مَنْ لَزِمَ الِاسْتِغْفَارَ جَعَلَ اللَّهُ لَهُ مِنْ كُلِّ ضِيقٍ مَخْرَجًا وَمِنْ كُلِّ هَمٍّ فَرَجًا وَرَزَقَهُ مِنْ حَيْثُ لَا يَحْتَسِبُ

“Barangsiapa yang melazimkan (membiasakan) istigfar niscaya Allah akan memberikan solusi dari setiap kesempitan yang dihadapinya dan memberikan kelapangan bagi gundah gulana yang dirasakannya dan memberikannya rezki dari arah yang tidak diduga.”

Hadis ini diriwayatkan oleh Abu Daud pada kitab beliau As-Sunan (1518), dari sahabat Abdullah bin Abbas radhiyallahu anhuma. Beliau (Abu Daud) tidak menjelaskan derajat hadis tersebut. Sebagaimana yang diketahui, beliau menyatakan dalam Risalah beliau kepada penduduk Mekah, “Setiap hadis yang saya diamkan, dia adalah hadis yang saleh (baik).”

Apakah dengan demikian kita bisa berkesimpulan bahwa hadis ini sahih atau hasan? 

Abu Abdillah Jayadi Hasan

Jawaban : 

Hadis yang Anda tanyakan diriwayatkan oleh Abu Daud di kitab al-Sunan, kitab al-Shalah, Bab ‘Fil Istighfar’, no. 1518. Hadis ini juga diriwayatkan dengan lafaz tersebut oleh beberapa ulama, di antaranya  Ibnu Majah di Sunan beliau (3819), An-Nasai di al-Sunan al-Kubra (6/118, no. 10290), al-Baihaqi di al-Sunan al-Kubra (3/351, no. 6651) dan al-Thabrani di al-Mu’jam al-Awsath (6/240, no. 6291). Hadis ini juga telah diriwayatkan oleh Ahmad di al-Musnad, kitab Min Musnad Bani Hasyim, Bab ‘Bidayah Musnad Abdillah bin Abbas‘ (2234) dan Abu Abdillah al-Hakim di al-Mustadrak (4/291, no. 7677), namun keduanya dengan lafaz, “Man aktsara al-istighfa (barangsiapa yang memperbanyak istighfar)….”

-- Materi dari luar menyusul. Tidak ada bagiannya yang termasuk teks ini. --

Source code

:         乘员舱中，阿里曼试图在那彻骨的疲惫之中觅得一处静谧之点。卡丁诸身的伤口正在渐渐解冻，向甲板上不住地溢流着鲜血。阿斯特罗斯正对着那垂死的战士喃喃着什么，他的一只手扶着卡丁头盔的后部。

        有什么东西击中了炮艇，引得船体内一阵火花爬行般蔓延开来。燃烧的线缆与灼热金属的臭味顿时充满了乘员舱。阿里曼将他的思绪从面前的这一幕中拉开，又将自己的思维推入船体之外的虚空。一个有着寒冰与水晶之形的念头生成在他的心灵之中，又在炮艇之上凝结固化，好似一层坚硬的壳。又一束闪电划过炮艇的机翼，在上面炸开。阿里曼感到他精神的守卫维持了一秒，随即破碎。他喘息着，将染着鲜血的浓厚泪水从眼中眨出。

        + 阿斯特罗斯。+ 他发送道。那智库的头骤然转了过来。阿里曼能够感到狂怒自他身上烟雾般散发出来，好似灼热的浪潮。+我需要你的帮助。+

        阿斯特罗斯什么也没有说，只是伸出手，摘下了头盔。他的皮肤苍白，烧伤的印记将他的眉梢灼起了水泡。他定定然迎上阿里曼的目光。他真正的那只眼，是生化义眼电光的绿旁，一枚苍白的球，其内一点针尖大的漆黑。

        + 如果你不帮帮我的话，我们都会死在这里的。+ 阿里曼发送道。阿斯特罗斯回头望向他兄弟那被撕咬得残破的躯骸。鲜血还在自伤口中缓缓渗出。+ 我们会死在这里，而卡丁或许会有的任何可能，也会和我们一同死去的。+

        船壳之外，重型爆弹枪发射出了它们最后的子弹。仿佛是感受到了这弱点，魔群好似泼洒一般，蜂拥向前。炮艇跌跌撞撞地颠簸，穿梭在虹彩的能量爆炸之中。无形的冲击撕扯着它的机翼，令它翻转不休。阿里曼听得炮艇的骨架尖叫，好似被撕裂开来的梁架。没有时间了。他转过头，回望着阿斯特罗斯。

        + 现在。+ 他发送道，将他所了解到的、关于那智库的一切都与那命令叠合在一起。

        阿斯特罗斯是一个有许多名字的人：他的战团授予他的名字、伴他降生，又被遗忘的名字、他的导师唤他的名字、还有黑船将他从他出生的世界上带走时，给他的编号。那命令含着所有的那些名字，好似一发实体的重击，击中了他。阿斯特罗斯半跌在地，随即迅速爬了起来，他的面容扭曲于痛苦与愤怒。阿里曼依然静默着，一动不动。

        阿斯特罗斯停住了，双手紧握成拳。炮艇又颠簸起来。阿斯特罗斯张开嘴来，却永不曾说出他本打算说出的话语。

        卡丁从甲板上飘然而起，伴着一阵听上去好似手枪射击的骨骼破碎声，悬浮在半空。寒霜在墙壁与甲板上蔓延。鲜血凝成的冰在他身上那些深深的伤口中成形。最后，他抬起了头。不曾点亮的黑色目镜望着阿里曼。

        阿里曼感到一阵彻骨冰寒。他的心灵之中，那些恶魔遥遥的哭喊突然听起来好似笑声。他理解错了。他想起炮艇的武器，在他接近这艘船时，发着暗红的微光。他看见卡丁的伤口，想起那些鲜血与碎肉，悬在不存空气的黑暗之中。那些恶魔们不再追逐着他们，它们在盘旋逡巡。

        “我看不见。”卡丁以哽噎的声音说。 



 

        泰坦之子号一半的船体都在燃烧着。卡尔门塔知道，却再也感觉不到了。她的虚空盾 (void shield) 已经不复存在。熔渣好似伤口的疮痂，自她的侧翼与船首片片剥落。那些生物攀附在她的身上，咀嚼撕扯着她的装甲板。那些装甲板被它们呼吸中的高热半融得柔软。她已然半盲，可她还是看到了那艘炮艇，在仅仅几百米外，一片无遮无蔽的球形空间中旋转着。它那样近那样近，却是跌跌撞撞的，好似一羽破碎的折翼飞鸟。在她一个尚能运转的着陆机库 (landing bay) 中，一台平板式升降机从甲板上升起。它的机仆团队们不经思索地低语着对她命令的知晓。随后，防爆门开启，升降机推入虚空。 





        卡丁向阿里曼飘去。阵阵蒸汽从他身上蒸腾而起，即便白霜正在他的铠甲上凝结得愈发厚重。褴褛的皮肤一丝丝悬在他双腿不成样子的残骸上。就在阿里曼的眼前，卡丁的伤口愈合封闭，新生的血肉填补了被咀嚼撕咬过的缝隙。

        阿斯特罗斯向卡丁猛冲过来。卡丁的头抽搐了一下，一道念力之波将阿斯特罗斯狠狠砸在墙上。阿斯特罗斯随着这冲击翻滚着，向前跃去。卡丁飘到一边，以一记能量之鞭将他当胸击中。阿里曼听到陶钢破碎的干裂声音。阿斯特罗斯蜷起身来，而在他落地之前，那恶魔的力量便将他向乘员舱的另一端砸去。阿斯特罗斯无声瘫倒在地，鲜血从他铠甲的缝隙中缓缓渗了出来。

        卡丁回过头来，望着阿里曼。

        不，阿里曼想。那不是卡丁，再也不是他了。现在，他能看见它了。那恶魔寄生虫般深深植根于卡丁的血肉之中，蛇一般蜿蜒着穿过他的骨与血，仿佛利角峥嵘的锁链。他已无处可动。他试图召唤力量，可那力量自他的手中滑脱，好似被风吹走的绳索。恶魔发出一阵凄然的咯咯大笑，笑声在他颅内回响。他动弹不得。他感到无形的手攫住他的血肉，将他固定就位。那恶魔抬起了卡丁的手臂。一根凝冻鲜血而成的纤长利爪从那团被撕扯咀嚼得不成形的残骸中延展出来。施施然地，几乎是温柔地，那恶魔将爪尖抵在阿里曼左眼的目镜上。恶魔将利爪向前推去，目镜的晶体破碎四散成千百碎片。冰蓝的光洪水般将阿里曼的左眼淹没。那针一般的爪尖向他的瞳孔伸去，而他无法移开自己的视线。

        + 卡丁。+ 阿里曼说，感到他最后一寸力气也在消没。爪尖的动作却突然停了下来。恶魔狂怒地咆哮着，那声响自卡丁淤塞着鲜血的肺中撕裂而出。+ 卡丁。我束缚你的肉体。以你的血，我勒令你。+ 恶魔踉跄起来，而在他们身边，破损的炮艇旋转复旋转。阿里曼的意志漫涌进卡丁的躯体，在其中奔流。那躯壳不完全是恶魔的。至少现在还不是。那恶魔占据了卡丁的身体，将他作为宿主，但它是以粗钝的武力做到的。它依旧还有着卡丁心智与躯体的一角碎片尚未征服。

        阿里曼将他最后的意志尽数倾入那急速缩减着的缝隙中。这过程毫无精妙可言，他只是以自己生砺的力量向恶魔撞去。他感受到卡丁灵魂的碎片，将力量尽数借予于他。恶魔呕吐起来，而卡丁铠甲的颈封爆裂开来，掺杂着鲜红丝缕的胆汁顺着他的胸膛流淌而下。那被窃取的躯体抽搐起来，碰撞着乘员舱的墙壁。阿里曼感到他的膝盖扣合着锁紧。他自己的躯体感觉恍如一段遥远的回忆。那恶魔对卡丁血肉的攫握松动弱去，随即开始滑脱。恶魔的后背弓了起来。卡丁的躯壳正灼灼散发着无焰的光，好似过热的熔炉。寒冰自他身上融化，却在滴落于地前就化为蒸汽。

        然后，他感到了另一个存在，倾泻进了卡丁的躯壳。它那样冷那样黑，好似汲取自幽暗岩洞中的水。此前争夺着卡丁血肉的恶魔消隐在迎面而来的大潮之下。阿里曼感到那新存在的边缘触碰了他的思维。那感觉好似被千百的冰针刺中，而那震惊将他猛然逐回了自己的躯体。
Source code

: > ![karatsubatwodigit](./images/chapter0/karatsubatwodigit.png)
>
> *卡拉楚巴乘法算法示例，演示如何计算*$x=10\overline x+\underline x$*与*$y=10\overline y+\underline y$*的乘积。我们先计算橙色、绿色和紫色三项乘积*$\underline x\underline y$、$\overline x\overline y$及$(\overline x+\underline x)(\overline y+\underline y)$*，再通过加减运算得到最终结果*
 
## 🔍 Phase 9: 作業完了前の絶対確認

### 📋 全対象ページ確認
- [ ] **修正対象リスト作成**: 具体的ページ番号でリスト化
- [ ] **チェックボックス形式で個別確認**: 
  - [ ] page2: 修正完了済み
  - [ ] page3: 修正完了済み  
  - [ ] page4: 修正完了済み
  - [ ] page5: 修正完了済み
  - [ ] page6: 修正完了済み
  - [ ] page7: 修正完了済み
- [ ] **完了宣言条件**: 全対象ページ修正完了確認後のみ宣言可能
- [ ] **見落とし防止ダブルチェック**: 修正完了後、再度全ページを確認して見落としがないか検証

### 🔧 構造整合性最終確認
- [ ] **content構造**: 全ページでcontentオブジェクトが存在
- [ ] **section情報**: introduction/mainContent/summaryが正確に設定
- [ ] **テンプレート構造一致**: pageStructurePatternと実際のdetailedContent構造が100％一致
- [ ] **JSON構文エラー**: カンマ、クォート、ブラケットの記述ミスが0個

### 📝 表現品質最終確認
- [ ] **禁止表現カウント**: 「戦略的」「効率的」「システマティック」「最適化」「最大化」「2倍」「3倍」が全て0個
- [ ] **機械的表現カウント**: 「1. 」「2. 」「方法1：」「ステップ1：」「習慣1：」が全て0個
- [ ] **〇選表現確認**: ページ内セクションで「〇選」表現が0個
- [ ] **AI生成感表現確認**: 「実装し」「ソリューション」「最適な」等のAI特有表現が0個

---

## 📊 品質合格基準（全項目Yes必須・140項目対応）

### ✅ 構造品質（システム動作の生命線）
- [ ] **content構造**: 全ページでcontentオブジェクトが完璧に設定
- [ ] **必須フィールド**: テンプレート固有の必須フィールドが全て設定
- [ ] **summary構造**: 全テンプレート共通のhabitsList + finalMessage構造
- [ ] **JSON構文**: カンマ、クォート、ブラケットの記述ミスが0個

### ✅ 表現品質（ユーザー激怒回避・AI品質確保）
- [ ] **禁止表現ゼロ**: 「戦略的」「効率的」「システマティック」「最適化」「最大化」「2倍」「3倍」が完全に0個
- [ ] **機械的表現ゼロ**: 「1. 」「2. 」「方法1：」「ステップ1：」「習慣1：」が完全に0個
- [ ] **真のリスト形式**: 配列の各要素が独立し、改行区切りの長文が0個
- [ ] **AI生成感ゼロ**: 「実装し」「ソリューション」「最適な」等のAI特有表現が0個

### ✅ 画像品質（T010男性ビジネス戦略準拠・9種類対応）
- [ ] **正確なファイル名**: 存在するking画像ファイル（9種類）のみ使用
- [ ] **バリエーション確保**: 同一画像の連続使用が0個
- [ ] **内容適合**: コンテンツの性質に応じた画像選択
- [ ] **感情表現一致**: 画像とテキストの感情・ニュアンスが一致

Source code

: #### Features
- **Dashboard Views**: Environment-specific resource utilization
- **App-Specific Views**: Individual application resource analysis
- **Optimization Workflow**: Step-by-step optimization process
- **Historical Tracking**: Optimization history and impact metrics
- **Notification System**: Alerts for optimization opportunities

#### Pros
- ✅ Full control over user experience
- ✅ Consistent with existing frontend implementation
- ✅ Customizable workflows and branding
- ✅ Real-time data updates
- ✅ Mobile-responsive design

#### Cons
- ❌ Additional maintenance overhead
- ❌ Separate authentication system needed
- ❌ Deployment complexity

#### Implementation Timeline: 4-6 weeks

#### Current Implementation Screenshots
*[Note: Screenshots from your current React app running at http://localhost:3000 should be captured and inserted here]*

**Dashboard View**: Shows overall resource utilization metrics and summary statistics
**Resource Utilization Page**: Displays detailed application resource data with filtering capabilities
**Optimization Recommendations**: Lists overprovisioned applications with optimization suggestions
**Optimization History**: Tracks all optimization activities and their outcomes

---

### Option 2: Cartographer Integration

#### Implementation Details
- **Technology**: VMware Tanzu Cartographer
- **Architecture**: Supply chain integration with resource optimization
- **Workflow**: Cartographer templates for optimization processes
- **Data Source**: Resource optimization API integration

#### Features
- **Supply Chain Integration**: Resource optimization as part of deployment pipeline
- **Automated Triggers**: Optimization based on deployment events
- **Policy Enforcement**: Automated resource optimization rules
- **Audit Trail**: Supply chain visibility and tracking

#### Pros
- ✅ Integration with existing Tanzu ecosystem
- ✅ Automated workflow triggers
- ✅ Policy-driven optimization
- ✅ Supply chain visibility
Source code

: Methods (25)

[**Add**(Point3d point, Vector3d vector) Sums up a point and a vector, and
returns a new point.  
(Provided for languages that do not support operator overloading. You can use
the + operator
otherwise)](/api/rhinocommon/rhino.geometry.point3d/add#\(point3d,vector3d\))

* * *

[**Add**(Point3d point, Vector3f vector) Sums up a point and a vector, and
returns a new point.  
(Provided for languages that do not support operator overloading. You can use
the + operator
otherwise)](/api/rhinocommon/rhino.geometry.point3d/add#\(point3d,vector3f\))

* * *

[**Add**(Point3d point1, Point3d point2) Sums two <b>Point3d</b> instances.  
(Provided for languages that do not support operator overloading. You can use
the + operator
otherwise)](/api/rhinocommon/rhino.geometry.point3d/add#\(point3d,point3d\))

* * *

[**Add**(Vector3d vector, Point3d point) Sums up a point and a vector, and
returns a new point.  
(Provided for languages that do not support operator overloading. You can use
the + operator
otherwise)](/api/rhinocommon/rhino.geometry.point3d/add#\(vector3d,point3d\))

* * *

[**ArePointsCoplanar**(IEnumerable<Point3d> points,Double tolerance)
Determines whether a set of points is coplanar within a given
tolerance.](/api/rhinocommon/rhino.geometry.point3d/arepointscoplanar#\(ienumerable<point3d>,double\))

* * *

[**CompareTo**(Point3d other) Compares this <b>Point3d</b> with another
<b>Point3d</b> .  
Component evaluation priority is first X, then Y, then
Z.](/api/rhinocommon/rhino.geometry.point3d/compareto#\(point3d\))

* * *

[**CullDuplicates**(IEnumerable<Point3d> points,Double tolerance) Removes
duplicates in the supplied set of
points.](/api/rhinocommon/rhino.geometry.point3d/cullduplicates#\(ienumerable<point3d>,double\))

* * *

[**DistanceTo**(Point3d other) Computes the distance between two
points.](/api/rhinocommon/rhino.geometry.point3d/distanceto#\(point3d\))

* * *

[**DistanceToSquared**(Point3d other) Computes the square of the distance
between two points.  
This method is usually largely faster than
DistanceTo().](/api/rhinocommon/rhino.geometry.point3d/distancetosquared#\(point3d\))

Dalam seluruh sanad periwayatan hadis ini, terdapat seorang perawi yang bernama al-Hakam bin Mush’ab al-Makhzumi. Perawi ini dilemahkan oleh beberapa ulama rijal karena tidak dikenal. Di antara ulama yang menjelaskan keadaannya:

  1. Abu Hatim al-Razi mengatakan, ”Majhul (tidak dikenal).”;
  2. Ibnu Hibban mengatakan dalam kitab beliau, al-Tsiqat, bahwa dia (al-Hakam bin Mush’ab) adalah perawi yang salah dalam periwayatannya. Dalam kitabnya yang lain, al-Majruhin,  Ibnu Hibban menegaskan bahwa tidak halal mengambil riwayat darinya;
  3. Ibnu Hajar juga mengatakan bahwa al-Hakam bin Mush’ab adalah seorang perawi yang

Syekh al-Albani rahimahullah telah menghukumi hadis ini sebagai hadis lemah karena adanya seorang perawi yang majhul (al-Hakam bin Mush’ab). Sebagaimana dikenal dalam ilmu mushthalah, keberadaan seorang perawi yang majhul adalah salah satu penyebab kelemahan hadis. Dengan demikian, nampak kekeliruan  al-Hakim rahimahullah ketika mengatakan bahwa hadis ini sanadnya sahih. Perkataan beliau tersebut telah dikoreksi oleh Syekh al-Albani dan sebelumnya oleh Dzahabi dalam komentar beliau terhadap kitab al-Mustadrak, karya  al-Hakim rahimahumullahu jami’an.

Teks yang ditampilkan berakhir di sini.